There are negatives here. At 2 discs and 77 minutes, the album is too long. Less would most definitely have been more. Touching as the gesture is, the world did not need to hear ‘Murder One’, a 5 minutes plodding tribute to Lemmy (why not a furious, short, sharp burst like the man himself would have written?); and, although it is clever in places, ‘ManUNkind’ feels like just another mid-paced song which gets lost in the second disc and diminishes the whole by making it drag. But the negatives should be downplayed.
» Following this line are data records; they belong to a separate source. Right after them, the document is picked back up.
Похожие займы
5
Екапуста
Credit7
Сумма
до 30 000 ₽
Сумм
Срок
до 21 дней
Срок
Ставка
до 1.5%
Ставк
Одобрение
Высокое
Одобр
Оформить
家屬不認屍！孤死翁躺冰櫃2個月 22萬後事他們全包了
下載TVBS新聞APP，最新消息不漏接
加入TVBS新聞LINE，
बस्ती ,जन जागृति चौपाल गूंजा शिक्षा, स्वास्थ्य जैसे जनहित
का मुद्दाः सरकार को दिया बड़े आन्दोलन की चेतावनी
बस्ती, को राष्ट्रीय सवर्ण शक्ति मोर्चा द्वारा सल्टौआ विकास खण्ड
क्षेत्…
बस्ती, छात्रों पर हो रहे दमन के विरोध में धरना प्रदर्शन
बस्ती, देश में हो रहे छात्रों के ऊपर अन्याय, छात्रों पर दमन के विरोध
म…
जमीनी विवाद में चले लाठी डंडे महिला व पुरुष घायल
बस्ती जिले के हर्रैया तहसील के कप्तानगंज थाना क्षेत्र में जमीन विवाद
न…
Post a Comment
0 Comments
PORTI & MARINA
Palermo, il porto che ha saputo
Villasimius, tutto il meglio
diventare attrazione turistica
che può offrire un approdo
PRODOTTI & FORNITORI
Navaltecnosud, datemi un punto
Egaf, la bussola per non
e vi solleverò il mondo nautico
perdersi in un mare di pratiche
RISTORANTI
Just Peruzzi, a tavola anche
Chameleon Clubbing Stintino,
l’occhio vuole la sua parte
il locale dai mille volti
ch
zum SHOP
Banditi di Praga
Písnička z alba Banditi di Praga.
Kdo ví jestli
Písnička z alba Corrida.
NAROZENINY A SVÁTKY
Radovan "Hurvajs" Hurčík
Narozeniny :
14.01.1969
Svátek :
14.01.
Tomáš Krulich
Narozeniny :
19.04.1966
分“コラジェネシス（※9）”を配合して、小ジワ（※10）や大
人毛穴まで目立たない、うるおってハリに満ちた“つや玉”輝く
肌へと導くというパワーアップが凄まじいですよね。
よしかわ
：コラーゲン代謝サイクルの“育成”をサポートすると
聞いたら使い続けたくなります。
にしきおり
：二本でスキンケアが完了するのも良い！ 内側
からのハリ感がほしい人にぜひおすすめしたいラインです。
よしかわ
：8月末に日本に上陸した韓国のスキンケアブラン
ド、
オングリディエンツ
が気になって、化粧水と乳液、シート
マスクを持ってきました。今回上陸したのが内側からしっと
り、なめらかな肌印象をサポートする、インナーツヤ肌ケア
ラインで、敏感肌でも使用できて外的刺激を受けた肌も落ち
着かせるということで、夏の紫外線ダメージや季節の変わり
There is 60 minutes of superb music here, and for the first time since 1991 Metallica have written tunes which demand to be included in their setlist. Many legendary bands have returned to form in the recent years. Maiden, Anthrax, Megadeth, Korn, Killswitch Engage, and Carcass have all penned superb albums. There is a case to be made that ‘Hardwired…’ is better than any of them and when the ‘Best Of’ lists for 2016 come around, you can expect to see it ranked very highly.